The couple moved to London but after the blacklist was broken by Dalton Trumbo, the writer of Spartacus (1960), Scott was invited back to Hollywood by Jennings Lang, who was supervising new products at Universal Studio. Joan later recalled: "He was deliriously happy. I was not. I wept all the way back on the plane; he was ecstatic to be coming back home and working in Hollywood. It was redemption. I was miserable, but he didn't want to know. I hated change. But also I'd fallen in love with London."

Adrian Scott soon became disillusioned with life in Los Angeles. "He got assigned to work under this little pipsqueak of a kid who was young enough to be his son, an awful young guy. He was not nice and it was such a putdown, so demeaning. And that's when he was 61 and got diagnosed with lung cancer... The triumphant return was a disaster." Scott died of lung cancer in Los Angeles, on 25th December, 1973.

Joan remained hostile to those who had avoided the blacklist by informing on former members of the American Communist Party. She told Victor S. Navasky, the author of Naming Names (1980) about an incident where she shunned Edward Dmytryk: "Maybe if I hadn't lived with a man whose guts were torn out by it, I'd feel differently... But I feel personally responsible not to let anyone think he is forgiven."

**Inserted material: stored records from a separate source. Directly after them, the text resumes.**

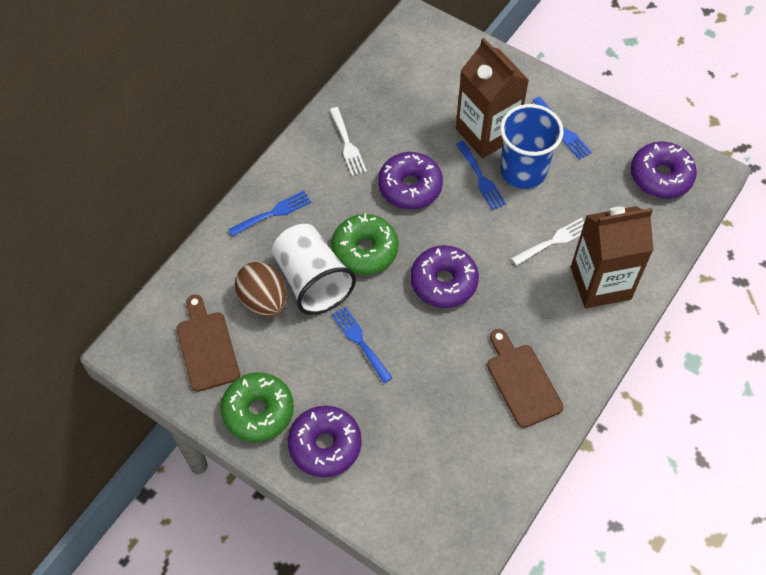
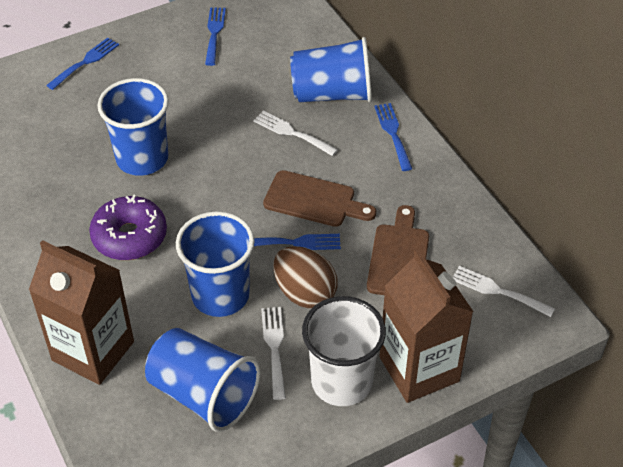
blue cup: 1 -> 4
green donut: 2 -> 0
purple donut: 4 -> 1
white fork: 2 -> 3

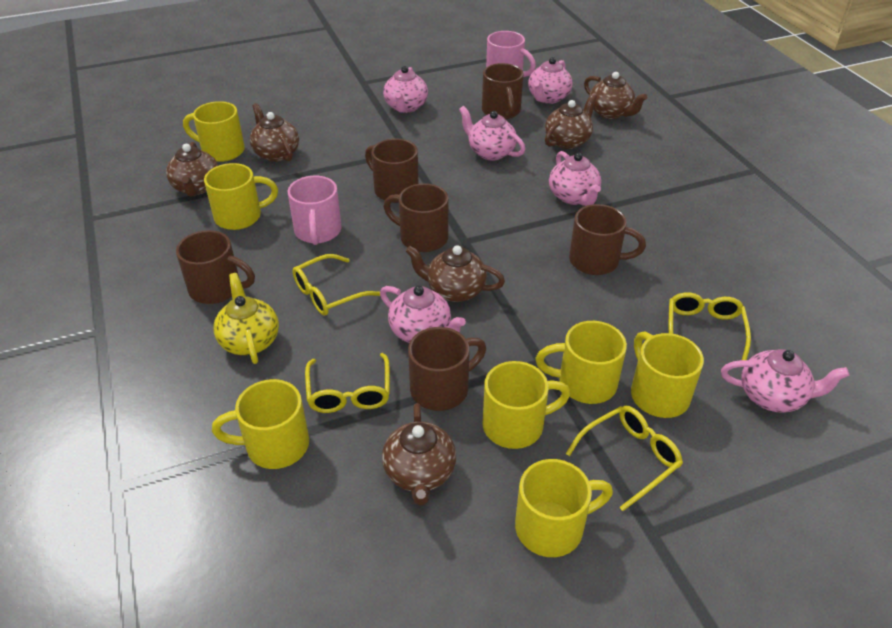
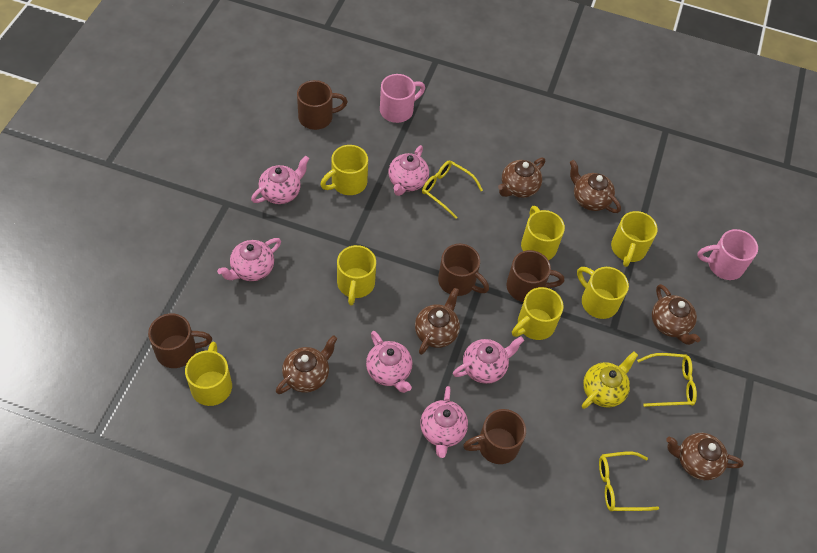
brown mug: 6 -> 5
yellow glasses: 4 -> 3

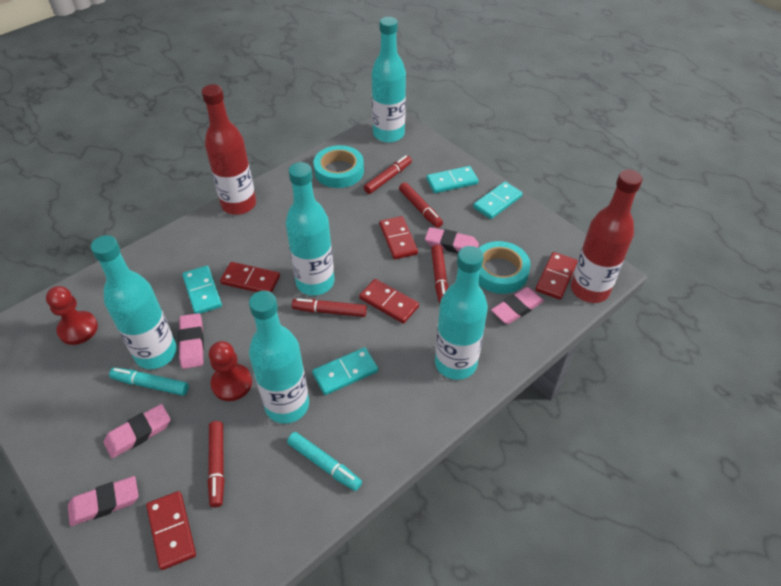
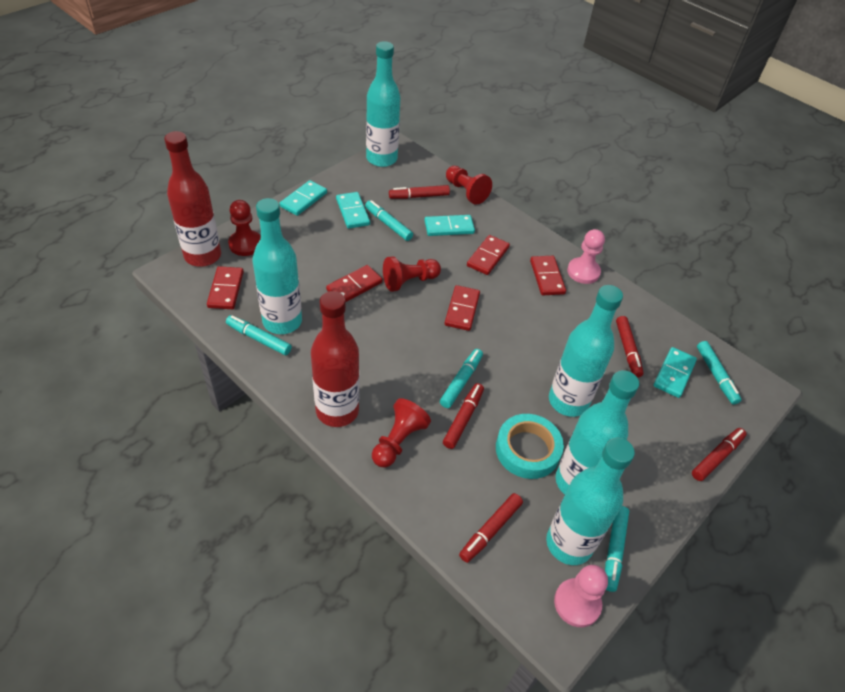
pink eraser: 5 -> 0
pink pawn: 0 -> 2
red pawn: 2 -> 4
turquoise marker: 2 -> 5
turquoise tape: 2 -> 1

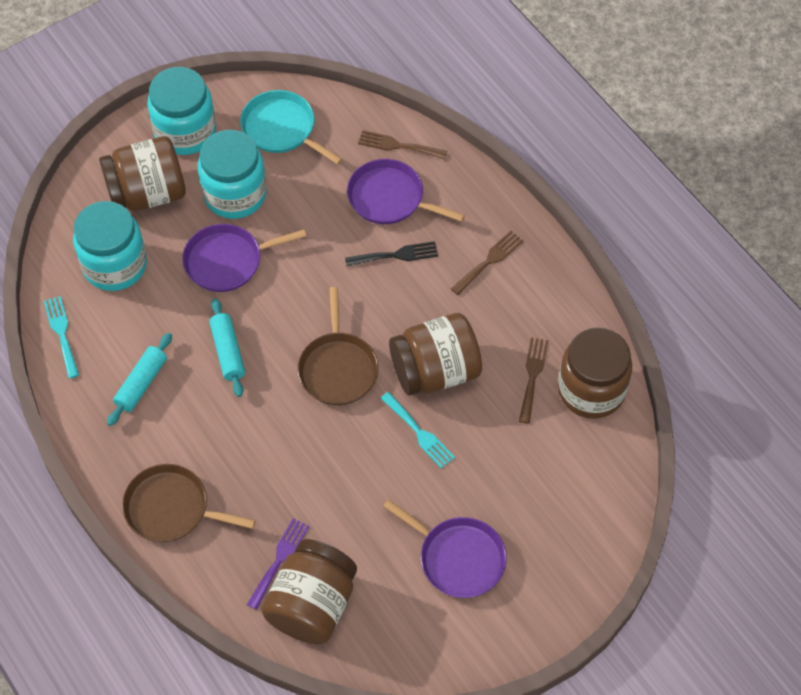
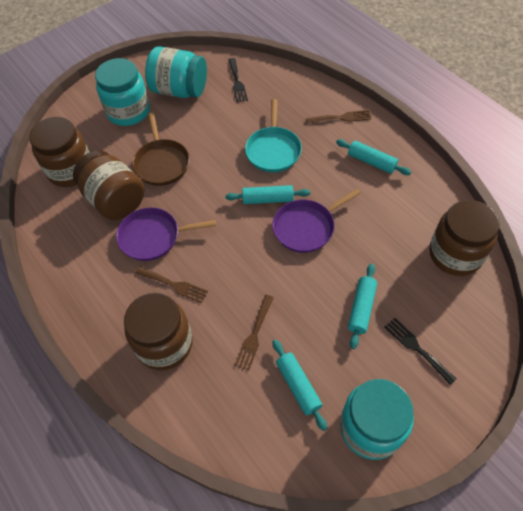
black fork: 1 -> 2
brown pan: 2 -> 1
purple fork: 1 -> 0
purple pan: 3 -> 2
turquoise fork: 2 -> 0
turquoise rolling pin: 2 -> 4

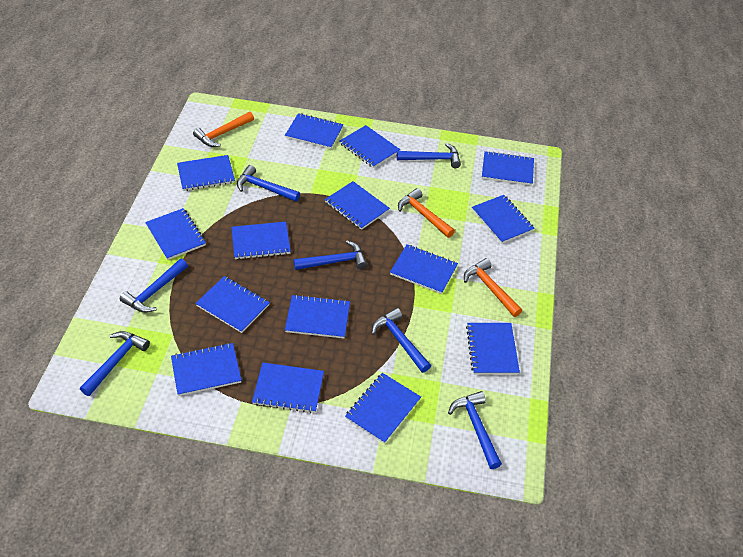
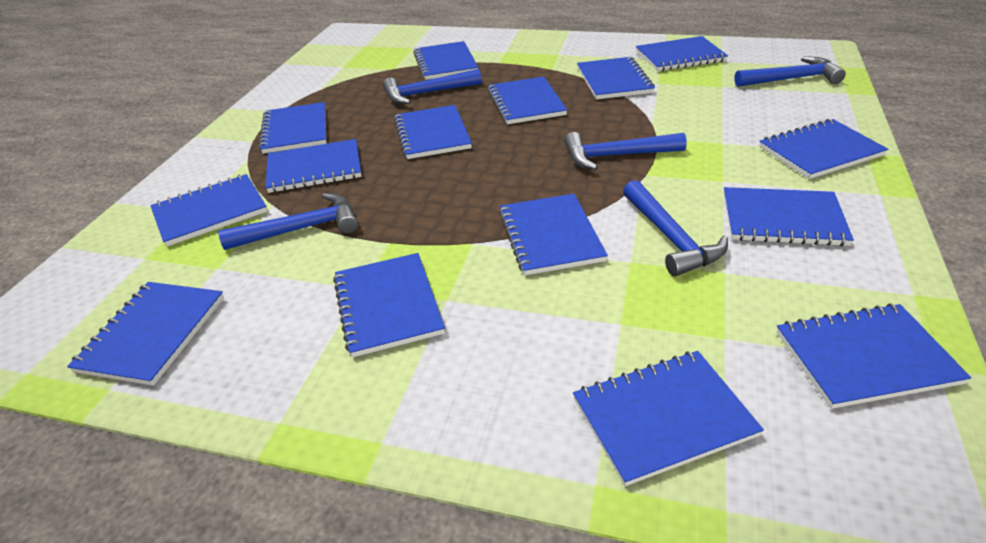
blue hammer: 7 -> 5
orange hammer: 3 -> 0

Joan LaCour Scott, who suffered from vascular dementia, died in Woodland Hills, Los Angeles on 19th June, 2012.

Primary Sources

(1) Victor S. Navasky, Naming Names (1980)

There are those like Adrian Scott's widow Joan, who made sure to avoid informers as a matter of policy. She recalls the night Frank Tarloff brought an informer to a London party given by the actor Martin Balsam. Everybody, including many blacklisted expatriates, was civilized, but the Scotts decided to leave. Tarloff asked, "How long can this go on?" Joan said she would propose a statute of limitations - when the last victim is no longer a victim. "Frank put his arm around Adrian and said, "well, we needn't worry anyway because the cream always rises." The Scotts left and it wasn't until the next morning that Joan thought of the comeback: "The scum also rises."

"Maybe if I hadn't lived with a man whose guts were torn out by it, I'd feel differently," adds Mrs Scott. "But I feel personally responsible not to let anyone think he is forgiven."

(1) San Francisco Chronicle (28th June, 2012)

After World War II, when her disastrous first marriage to an Army lieutenant ended, she joined the left-leaning Hollywood Independent Citizens Committee of the Arts, Sciences and Professions as a volunteer and later as a staff member. She also joined the Communist Party but quit after six months.

In the early 1950s, she was executive secretary of the Television Writers of America union when a Hollywood columnist wrote an attack piece alleging that Mrs. Scott was part of a plot to get Communist propaganda into TV scripts. She was blacklisted and called to testify before the House committee investigating subversives in the movie and television industries.

She met Adrian Scott at a rally for the Hollywood 10 and began dating him after he was released from prison in 1951. In 1955 they were married at the home of another Hollywood 10 member, screenwriter Dalton Trumbo.

Many writers in his situation had turned to fronts in order to make a living, but the Scotts knew that was chancy; some fronts were trustworthy but others, she said, "rooked you completely, shamelessly."

They eventually decided that Mrs. Scott was the best person for the job, even though she had never written a script. But there were risks. She couldn't front for her husband as Joan LaCour because that was the name she went by when she worked for the union. Using her married name was ill-advised for obvious reasons. So she became Joanne Court.

Fronting for her husband "was a mistake in a lot of ways," she said in the oral history for McGilligan. "There were times when it almost severed our marriage. Then again, there were times when it also saved us."

She made her debut as a front in 1955 on "Lassie," the popular children's series featuring the adventures of a brave collie and her young master. She presented Adrian's work at story conferences until one night when he was stumped for ideas. She came up with one he loved and he insisted she write the story. From then on, she wrote for the show herself.